Hi Ominusliticus, any particular reason you want x_rv to be a pymc random variable? I think a bit more description about your goals would help me understand the problem.
If you just want to draw a new vector of x’s from the uniform distribution and push them through to generate predictions, I think the simplest approach is
with pm.Model() as m0:
cov_func = pm.gp.cov.Matern32(1, ls=[10])
gp = pm.gp.Marginal(cov_func=cov_func)
f = gp.marginal_likelihood('f', X=x.reshape(-1, 1), y=y, sigma=1)
x_rv = np.random.uniform(low=-10,high=10,size=100)
x_new = x_rv.reshape(-1, 1)
with m0:
pred = gp.predict(Xnew=x_new, diag=True)
If you really need to avoid stepping out the model context to generate your new samples, you could try this. It’s a bit awkward and I feel like it won’t be very fast but it works.
with pm.Model() as m0:
cov_func = pm.gp.cov.Matern32(1, ls=[10])

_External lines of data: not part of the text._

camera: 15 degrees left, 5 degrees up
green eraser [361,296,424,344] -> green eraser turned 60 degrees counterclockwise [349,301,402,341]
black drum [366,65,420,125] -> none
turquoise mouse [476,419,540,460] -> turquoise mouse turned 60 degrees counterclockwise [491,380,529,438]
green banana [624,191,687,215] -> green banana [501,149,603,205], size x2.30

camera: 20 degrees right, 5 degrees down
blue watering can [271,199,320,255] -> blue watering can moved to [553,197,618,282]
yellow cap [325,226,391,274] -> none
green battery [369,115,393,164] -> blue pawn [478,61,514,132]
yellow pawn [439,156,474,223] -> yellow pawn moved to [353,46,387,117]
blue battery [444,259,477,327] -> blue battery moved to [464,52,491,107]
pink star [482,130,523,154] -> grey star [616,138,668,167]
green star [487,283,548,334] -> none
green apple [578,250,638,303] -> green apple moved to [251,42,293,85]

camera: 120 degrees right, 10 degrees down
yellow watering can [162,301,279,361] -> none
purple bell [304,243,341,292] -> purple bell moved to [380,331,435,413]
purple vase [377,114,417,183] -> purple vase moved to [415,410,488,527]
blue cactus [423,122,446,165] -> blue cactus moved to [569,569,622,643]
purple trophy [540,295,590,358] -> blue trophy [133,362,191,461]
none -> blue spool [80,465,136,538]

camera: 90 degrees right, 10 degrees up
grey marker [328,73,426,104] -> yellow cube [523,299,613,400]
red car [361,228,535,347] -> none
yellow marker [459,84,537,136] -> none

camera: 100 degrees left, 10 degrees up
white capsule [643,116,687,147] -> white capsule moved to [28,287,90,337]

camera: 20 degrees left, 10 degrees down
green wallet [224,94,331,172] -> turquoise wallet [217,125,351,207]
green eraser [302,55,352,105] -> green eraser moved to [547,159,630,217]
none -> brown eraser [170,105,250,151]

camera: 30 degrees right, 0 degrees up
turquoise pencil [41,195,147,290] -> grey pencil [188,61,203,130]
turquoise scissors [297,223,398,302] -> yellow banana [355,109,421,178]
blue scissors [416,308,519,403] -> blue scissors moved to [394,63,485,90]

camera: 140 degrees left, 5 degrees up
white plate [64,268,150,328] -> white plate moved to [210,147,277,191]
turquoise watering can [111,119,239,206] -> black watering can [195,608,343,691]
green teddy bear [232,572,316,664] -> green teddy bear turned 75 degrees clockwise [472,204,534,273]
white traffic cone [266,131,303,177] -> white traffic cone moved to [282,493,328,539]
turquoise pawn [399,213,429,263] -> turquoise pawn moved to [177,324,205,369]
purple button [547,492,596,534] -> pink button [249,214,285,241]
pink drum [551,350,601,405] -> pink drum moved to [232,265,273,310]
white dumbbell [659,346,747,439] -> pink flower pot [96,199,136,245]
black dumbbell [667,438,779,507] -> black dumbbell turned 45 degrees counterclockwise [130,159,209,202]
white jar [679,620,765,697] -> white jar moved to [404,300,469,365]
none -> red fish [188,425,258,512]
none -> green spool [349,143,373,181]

gp = pm.gp.Marginal(cov_func=cov_func)
f = gp.marginal_likelihood('f', X=x.reshape(-1, 1), y=y, sigma=1)
x_rv = pm.Uniform('x_rv', -10, 10)
x_new = pm.draw(x_rv,draws=100)[:,None]
pred = gp.predict(Xnew=x_new, diag=True)
pm.draw() grabs samples from the uniform distribution, which seems to be what you’d want to pass over to predict.